In my courses, I’ve found that two books are particularly good for teaching this very delicate balance between operations and strategy, and between incremental and disruptive innovations: Who Says Elephants Can’t Dance, by former IBM CEO Lou Gerstner, and The Innovator’s Solution, Christensen’s 2003 book, co-written with Michael Raynor. The Innovator’s Solution is a particularly good book for teaching how to identify disruptive innovations, the kinds of actions and practices that companies should follow to embrace them, and how to turn innovation from a threat to a competitive advantage.
What’s causing the angst and negative feelings about disruptive innovation that’s led to Professor Lepore’s article, and the expressions of support it’s received? I think that it’s part of a growing backlash against the relentless technology advances we’ve been living through for a quite a while now, and the havoc that’s come in its wake. Many people are truly tired of all the talk of disruptive technologies with more to come in the future, even if they could not do without the Internet, smartphones and similar innovations.
There is an increasing realization of the pain brought about by all these changes, especially the number of industries being disrupted and the many jobs that have been lost and will never come back. We hope that, as in the past, new industries will give rise to exciting new jobs. But, no one knows for sure.
This rising backlash is evidenced in the anger at the buses that Google, Facebook and Apple are providing to take their employees from San Francisco to their Silicon Valley offices. You can see it in Silicon Valley, HBO’s new biting satire, as well as in a brilliant recent episode of HBO’s Veep. You can find it in the excellent recent article in the NY Times Magazine - Silicon Valley’s Youth Problem. And, I believe, Jill Lepore’s New Yorker article is another manifestation of this backlash.
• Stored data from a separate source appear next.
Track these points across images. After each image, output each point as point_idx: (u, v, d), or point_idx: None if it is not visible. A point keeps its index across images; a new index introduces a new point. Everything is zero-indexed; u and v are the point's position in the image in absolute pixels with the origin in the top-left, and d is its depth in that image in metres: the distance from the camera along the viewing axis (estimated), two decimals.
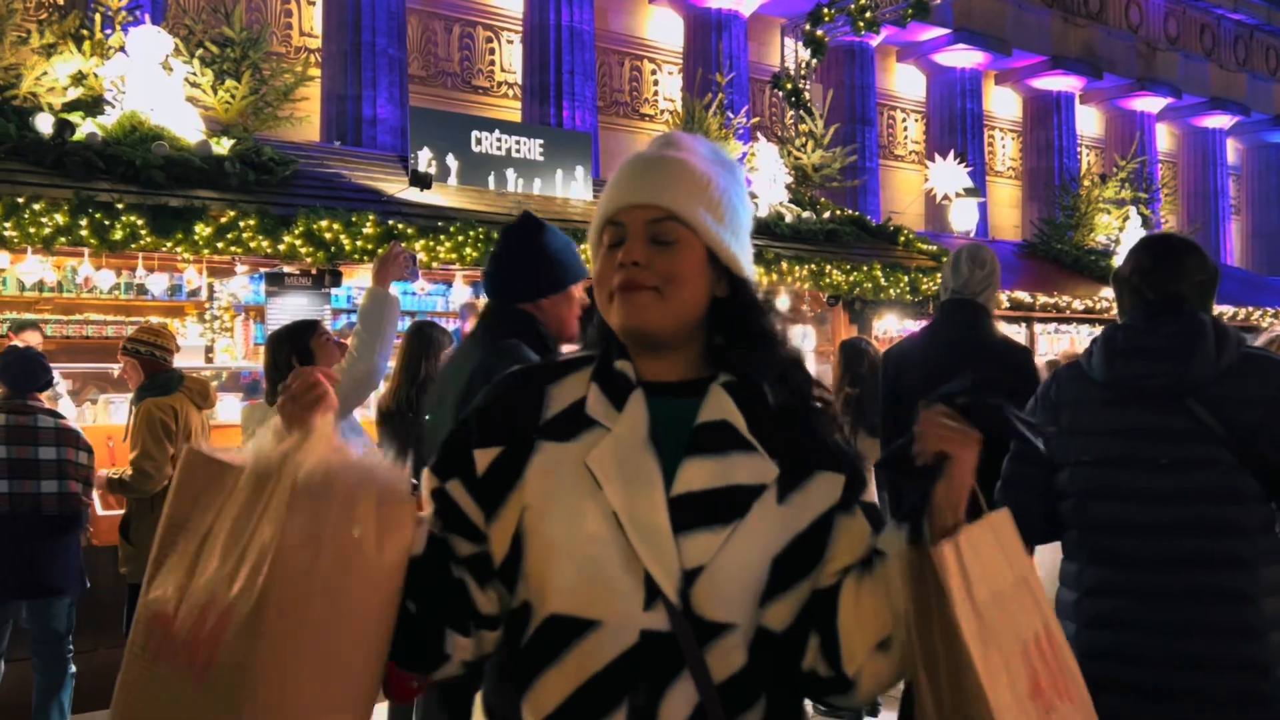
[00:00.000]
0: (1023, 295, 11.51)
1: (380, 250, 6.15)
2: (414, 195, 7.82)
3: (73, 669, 4.46)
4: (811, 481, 1.31)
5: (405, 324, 5.12)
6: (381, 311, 3.28)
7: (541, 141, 9.30)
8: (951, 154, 14.05)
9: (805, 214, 10.10)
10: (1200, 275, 2.19)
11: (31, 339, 7.07)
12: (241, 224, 6.45)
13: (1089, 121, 21.27)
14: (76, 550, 4.46)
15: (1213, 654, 2.00)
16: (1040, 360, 5.89)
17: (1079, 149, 20.06)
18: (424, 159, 8.52)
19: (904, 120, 19.39)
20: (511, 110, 14.17)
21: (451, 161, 8.72)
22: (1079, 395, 2.23)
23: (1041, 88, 19.51)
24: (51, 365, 4.80)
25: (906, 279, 9.86)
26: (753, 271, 1.38)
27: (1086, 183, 14.27)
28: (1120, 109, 21.10)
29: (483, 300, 3.03)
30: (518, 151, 9.09)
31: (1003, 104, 20.33)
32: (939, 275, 10.09)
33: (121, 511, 4.75)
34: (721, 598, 1.24)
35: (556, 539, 1.25)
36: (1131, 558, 2.08)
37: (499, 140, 8.99)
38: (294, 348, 3.52)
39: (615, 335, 1.35)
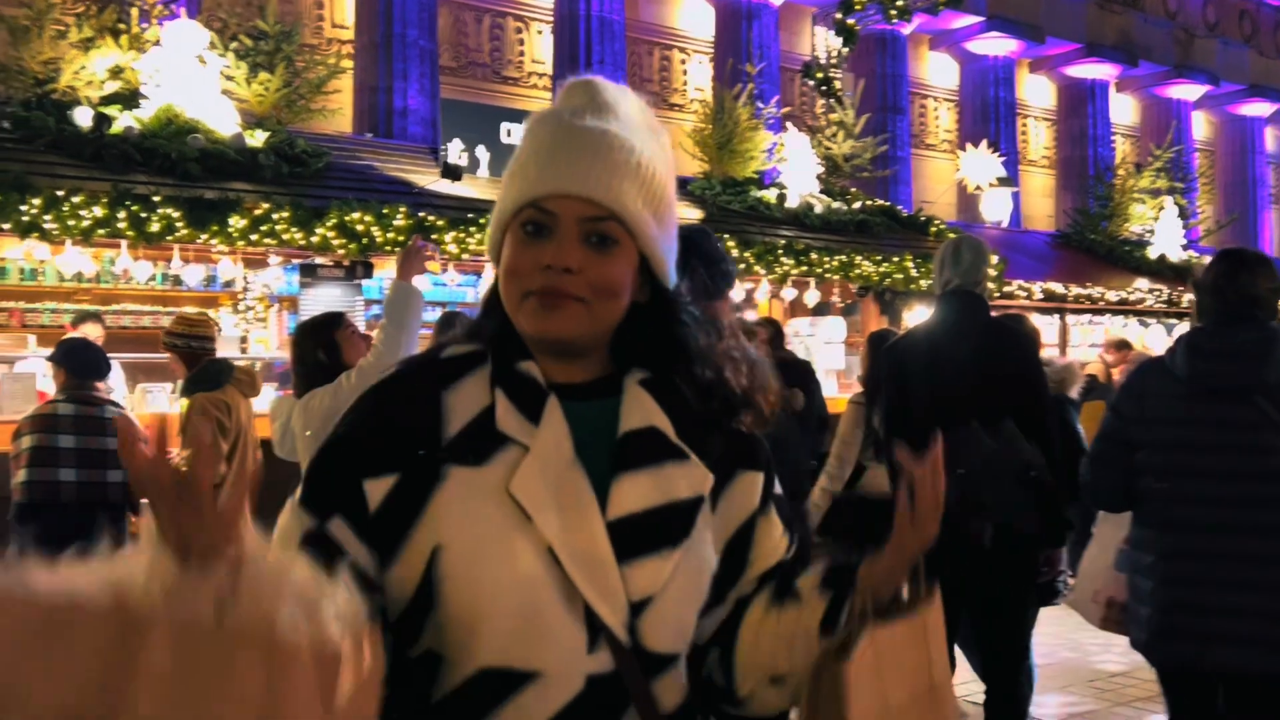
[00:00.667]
0: (1055, 286, 11.41)
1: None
2: (445, 187, 7.86)
3: None
4: (735, 483, 1.20)
5: (436, 314, 5.19)
6: (405, 304, 3.30)
7: None
8: (984, 143, 13.94)
9: (835, 204, 10.06)
10: (1271, 283, 2.67)
11: (92, 331, 7.22)
12: (275, 216, 6.52)
13: (1124, 110, 21.01)
14: (121, 536, 4.54)
15: (1273, 606, 2.54)
16: (1072, 360, 5.84)
17: (1114, 138, 19.82)
18: (455, 150, 8.57)
19: (936, 109, 19.24)
20: (541, 100, 14.19)
21: (482, 153, 8.77)
22: (1161, 388, 2.73)
23: (1076, 75, 19.29)
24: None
25: None
26: (674, 276, 1.21)
27: (1121, 172, 14.12)
28: (1156, 97, 20.81)
29: None
30: None
31: (1036, 92, 20.12)
32: None
33: None
34: (669, 628, 1.13)
35: (486, 584, 1.06)
36: (1203, 526, 2.61)
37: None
38: (320, 341, 3.54)
39: (512, 329, 1.16)
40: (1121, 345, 7.50)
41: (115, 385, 6.79)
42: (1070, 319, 11.95)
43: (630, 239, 1.13)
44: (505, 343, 1.17)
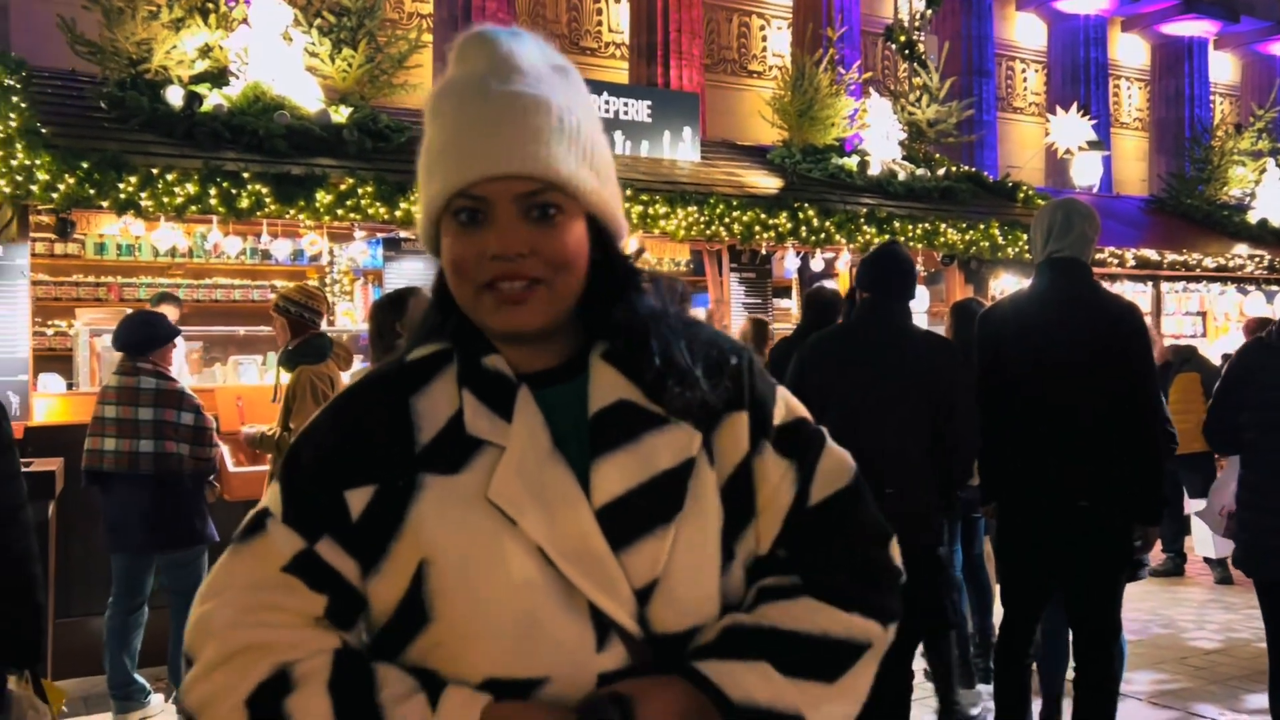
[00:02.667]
0: (1149, 253, 11.05)
1: None
2: None
3: None
4: (721, 429, 1.11)
5: None
6: None
7: (649, 103, 9.27)
8: (1074, 106, 13.52)
9: (919, 171, 9.86)
10: None
11: (170, 312, 7.45)
12: (360, 191, 6.62)
13: (1223, 68, 20.18)
14: (190, 507, 4.63)
15: None
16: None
17: (1212, 98, 19.07)
18: None
19: (1023, 71, 18.70)
20: (618, 71, 14.14)
21: None
22: (1264, 360, 3.56)
23: (1172, 33, 18.57)
24: (183, 328, 5.05)
25: (1025, 237, 9.56)
26: (624, 224, 1.14)
27: (1220, 133, 13.57)
28: (1258, 54, 19.94)
29: None
30: (625, 114, 9.08)
31: (1130, 51, 19.42)
32: None
33: (253, 469, 4.98)
34: (682, 606, 1.06)
35: (481, 595, 1.01)
36: None
37: (607, 102, 8.98)
38: (398, 315, 3.55)
39: (472, 325, 1.10)
40: (1263, 324, 7.29)
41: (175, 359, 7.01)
42: (1165, 286, 11.58)
43: (573, 201, 1.06)
44: (466, 336, 1.10)
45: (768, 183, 9.02)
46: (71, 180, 5.84)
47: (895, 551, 1.17)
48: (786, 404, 1.18)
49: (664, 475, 1.06)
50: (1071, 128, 13.06)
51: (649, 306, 1.13)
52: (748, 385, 1.14)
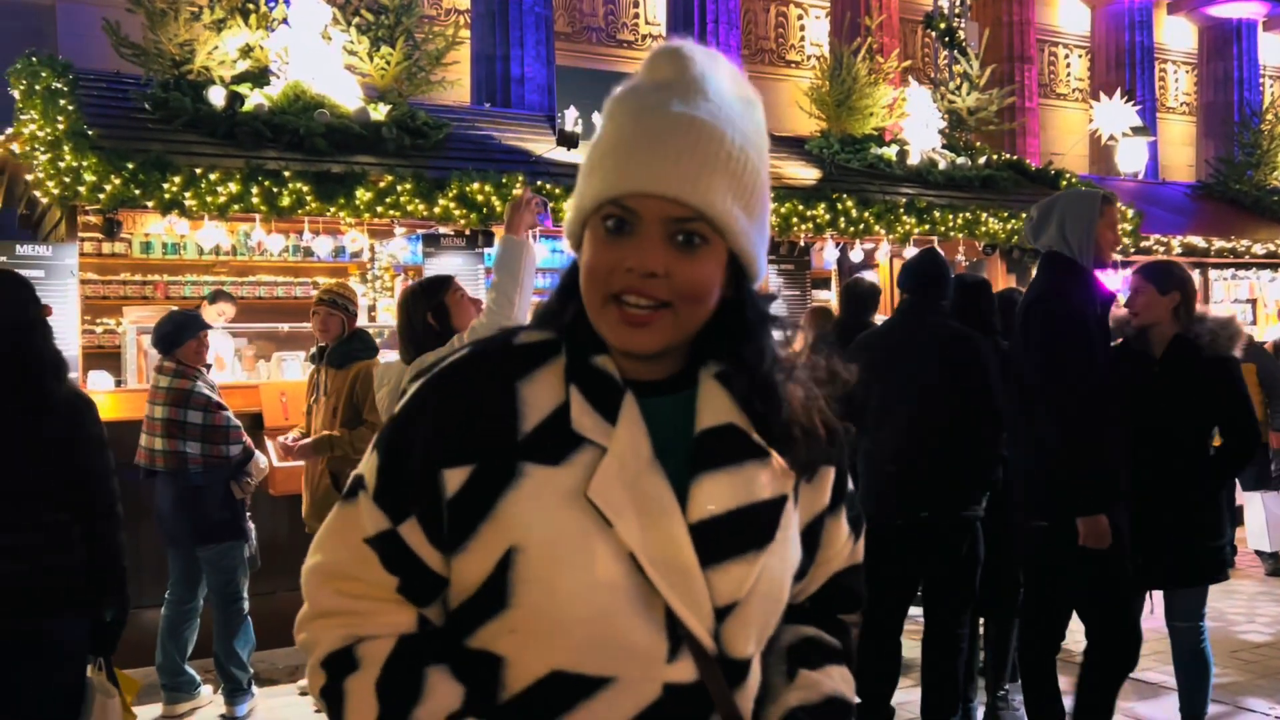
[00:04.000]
0: (1196, 240, 10.86)
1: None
2: (561, 155, 7.91)
3: (244, 610, 4.74)
4: (814, 479, 1.17)
5: (549, 281, 5.23)
6: (518, 258, 3.12)
7: None
8: (1119, 91, 13.31)
9: (959, 159, 9.76)
10: None
11: (227, 310, 7.57)
12: (399, 188, 6.67)
13: (1273, 50, 19.74)
14: (212, 503, 4.62)
15: None
16: (1234, 312, 5.59)
17: (1261, 80, 18.67)
18: (570, 118, 8.61)
19: (1066, 56, 18.43)
20: None
21: (597, 119, 8.76)
22: None
23: (1220, 15, 18.18)
24: (229, 325, 5.11)
25: None
26: (765, 267, 1.15)
27: (1270, 117, 13.29)
28: None
29: None
30: None
31: (1176, 34, 19.07)
32: None
33: (296, 464, 5.03)
34: (752, 632, 1.10)
35: (563, 590, 1.03)
36: None
37: None
38: (430, 304, 3.50)
39: (587, 320, 1.11)
40: None
41: (224, 356, 7.10)
42: (1212, 274, 11.37)
43: (719, 237, 1.07)
44: (580, 332, 1.11)
45: (805, 174, 8.97)
46: (117, 181, 5.93)
47: None
48: (848, 470, 1.25)
49: (762, 505, 1.09)
50: (1116, 113, 12.86)
51: (777, 354, 1.16)
52: (838, 447, 1.19)
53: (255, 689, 4.82)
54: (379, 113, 7.21)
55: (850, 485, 1.24)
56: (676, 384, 1.13)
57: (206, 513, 4.62)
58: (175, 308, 6.00)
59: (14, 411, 2.64)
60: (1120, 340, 3.82)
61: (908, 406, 3.81)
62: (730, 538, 1.07)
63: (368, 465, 1.12)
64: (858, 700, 1.24)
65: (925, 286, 4.00)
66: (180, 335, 4.68)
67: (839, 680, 1.21)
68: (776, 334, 1.17)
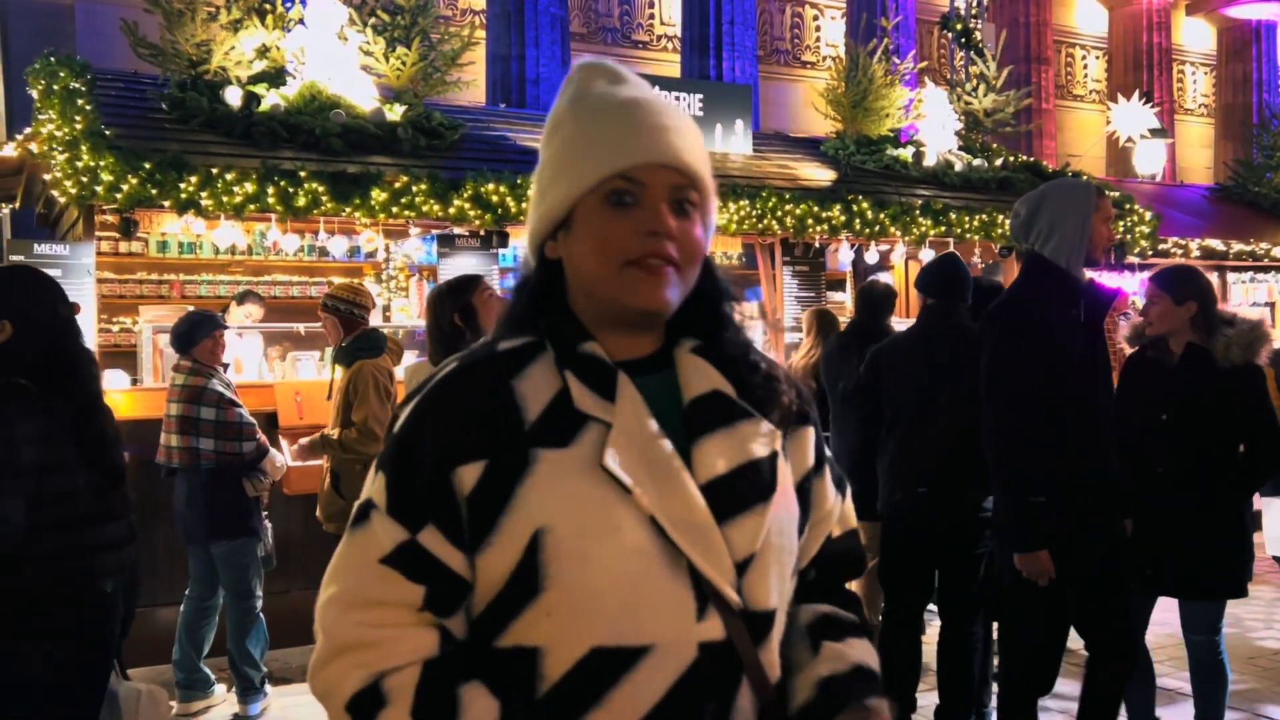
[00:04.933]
0: (1214, 243, 10.78)
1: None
2: None
3: (256, 609, 4.75)
4: (793, 440, 1.23)
5: None
6: None
7: (701, 96, 9.23)
8: (1137, 93, 13.23)
9: (976, 161, 9.71)
10: None
11: (254, 310, 7.60)
12: (414, 189, 6.68)
13: None
14: (223, 500, 4.64)
15: None
16: (1263, 317, 5.52)
17: None
18: None
19: (1083, 58, 18.35)
20: (671, 64, 14.10)
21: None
22: None
23: (1239, 16, 18.07)
24: (255, 325, 5.12)
25: None
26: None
27: None
28: None
29: None
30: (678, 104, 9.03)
31: (1195, 36, 18.95)
32: (1120, 223, 9.57)
33: (311, 463, 5.04)
34: (771, 583, 1.15)
35: (596, 559, 1.06)
36: None
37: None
38: (457, 304, 3.50)
39: (568, 314, 1.18)
40: None
41: (250, 356, 7.12)
42: (1231, 277, 11.29)
43: (702, 203, 1.18)
44: (561, 328, 1.17)
45: (821, 175, 8.94)
46: (134, 181, 5.95)
47: None
48: (825, 439, 1.32)
49: (759, 461, 1.16)
50: (1134, 115, 12.79)
51: (730, 312, 1.25)
52: (810, 406, 1.27)
53: (269, 688, 4.83)
54: (394, 113, 7.22)
55: (828, 449, 1.30)
56: (657, 363, 1.19)
57: (219, 509, 4.64)
58: (191, 307, 6.03)
59: (63, 412, 2.63)
60: (1137, 349, 3.76)
61: (938, 411, 3.86)
62: (738, 494, 1.13)
63: (374, 486, 1.14)
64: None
65: (949, 291, 4.01)
66: (196, 334, 4.70)
67: (863, 651, 1.25)
68: (734, 308, 1.25)
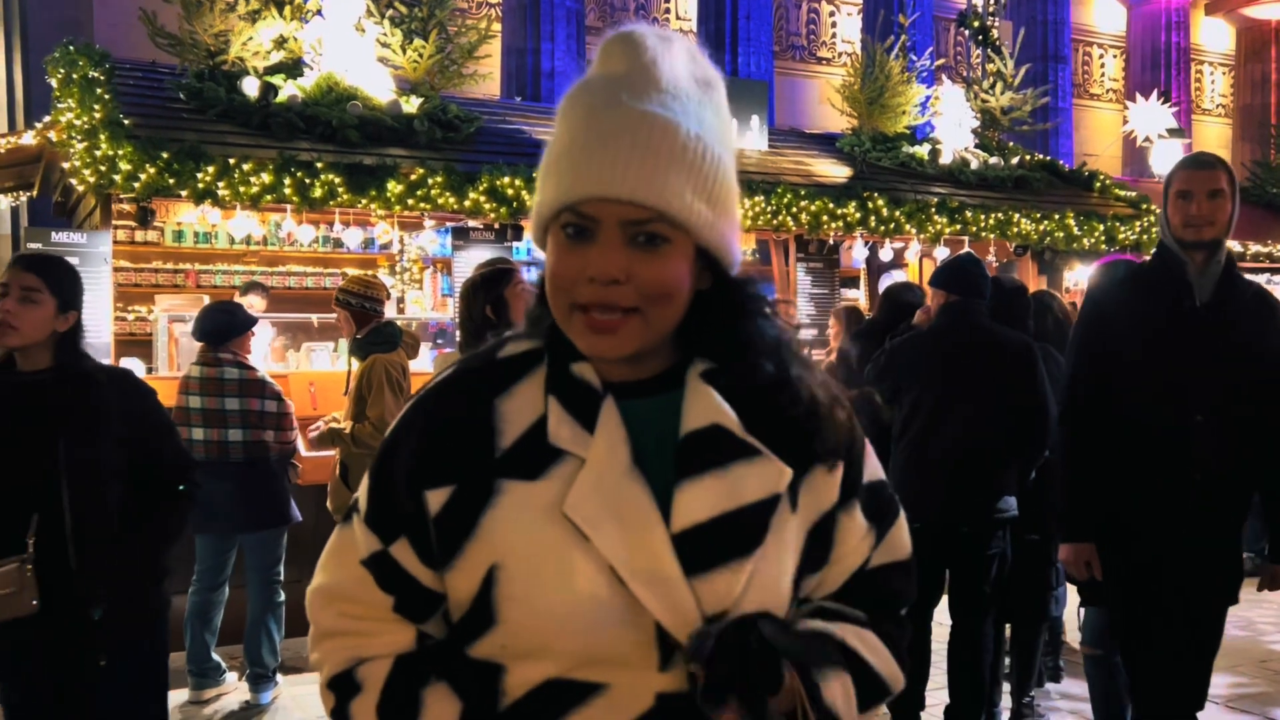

In the end, innovation is a journey from the past and present into an unknown future, - a highly complex journey that we are all a part of. It’s important that we collaborate across disciplines, - technology, business, social sciences, humanities, - to better understand and anticipate where the journey might take us. And, we should, together, do our best to try to guide the journey in the best possible directions for people everywhere.